> What to do:
Would you write out, word for word, each line of the records below from the top through the one holding "Bez pjenica i posteljica, obećajemo."?

(Records excerpted from a collection)
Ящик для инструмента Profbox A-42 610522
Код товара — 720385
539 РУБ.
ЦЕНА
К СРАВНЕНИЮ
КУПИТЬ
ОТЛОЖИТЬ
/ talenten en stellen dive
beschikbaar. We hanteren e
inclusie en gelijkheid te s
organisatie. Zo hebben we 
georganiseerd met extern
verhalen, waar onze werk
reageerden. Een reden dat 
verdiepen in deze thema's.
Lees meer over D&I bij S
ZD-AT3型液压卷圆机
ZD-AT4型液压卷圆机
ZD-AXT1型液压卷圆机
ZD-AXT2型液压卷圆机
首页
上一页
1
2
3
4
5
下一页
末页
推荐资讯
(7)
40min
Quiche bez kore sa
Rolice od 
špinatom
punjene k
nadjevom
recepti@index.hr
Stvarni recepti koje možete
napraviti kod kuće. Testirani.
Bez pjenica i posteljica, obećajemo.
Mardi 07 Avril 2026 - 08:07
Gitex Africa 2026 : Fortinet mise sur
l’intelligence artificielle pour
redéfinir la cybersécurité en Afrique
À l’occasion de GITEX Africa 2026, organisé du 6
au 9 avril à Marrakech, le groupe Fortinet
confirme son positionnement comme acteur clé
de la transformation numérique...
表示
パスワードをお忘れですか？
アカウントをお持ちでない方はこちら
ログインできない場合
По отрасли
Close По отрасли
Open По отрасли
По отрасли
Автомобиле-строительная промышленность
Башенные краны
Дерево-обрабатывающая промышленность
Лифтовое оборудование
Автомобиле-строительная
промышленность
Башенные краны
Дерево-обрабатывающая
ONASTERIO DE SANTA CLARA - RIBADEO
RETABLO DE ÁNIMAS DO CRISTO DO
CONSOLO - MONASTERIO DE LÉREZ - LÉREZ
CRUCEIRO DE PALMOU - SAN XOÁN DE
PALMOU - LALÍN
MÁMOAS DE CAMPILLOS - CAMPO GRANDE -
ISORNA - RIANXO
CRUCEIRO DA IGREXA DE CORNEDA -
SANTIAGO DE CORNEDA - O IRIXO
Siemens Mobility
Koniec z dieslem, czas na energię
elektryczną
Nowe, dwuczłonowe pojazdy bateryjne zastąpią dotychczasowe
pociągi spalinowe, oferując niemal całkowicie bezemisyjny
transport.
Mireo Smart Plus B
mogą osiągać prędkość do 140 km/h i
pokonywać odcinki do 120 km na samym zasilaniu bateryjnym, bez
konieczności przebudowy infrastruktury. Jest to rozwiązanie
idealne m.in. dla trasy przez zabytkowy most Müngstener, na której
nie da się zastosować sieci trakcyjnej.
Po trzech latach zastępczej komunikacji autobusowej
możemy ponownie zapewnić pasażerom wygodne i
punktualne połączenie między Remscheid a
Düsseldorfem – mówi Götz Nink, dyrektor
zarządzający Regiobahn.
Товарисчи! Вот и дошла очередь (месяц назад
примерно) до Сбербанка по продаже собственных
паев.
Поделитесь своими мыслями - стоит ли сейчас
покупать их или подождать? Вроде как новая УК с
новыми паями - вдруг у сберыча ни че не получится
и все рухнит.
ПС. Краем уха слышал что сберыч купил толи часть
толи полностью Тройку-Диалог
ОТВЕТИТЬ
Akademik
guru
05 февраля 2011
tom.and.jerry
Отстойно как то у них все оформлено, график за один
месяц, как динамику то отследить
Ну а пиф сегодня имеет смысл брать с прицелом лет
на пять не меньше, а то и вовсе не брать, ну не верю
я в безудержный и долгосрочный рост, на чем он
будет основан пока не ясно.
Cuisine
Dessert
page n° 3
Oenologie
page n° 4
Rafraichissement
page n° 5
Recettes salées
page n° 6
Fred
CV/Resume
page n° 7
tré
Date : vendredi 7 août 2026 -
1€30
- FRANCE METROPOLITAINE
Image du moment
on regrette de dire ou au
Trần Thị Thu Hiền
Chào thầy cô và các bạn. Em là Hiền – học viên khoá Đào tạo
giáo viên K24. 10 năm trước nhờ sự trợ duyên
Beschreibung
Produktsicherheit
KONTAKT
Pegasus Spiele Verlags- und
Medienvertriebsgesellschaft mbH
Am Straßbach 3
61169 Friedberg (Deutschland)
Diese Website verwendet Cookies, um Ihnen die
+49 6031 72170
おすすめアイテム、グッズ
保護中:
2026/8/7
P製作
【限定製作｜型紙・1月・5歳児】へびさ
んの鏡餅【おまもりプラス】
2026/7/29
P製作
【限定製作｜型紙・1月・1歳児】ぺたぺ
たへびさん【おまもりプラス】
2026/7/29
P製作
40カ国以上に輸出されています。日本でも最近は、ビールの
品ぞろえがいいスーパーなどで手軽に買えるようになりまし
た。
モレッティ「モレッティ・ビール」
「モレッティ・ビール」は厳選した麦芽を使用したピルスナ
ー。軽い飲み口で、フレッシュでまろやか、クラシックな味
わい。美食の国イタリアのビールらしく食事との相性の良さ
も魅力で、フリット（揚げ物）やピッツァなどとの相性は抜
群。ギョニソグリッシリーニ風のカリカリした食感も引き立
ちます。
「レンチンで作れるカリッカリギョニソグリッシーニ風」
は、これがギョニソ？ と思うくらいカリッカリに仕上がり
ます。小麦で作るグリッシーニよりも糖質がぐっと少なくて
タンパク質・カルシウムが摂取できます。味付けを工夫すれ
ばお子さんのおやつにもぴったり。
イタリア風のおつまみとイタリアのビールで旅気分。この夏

> Problem solution:
Ящик для инструмента Profbox A-42 610522
Код товара — 720385
539 РУБ.
ЦЕНА
К СРАВНЕНИЮ
КУПИТЬ
ОТЛОЖИТЬ
/ talenten en stellen dive
beschikbaar. We hanteren e
inclusie en gelijkheid te s
organisatie. Zo hebben we 
georganiseerd met extern
verhalen, waar onze werk
reageerden. Een reden dat 
verdiepen in deze thema's.
Lees meer over D&I bij S
ZD-AT3型液压卷圆机
ZD-AT4型液压卷圆机
ZD-AXT1型液压卷圆机
ZD-AXT2型液压卷圆机
首页
上一页
1
2
3
4
5
下一页
末页
推荐资讯
(7)
40min
Quiche bez kore sa
Rolice od 
špinatom
punjene k
nadjevom
recepti@index.hr
Stvarni recepti koje možete
napraviti kod kuće. Testirani.
Bez pjenica i posteljica, obećajemo.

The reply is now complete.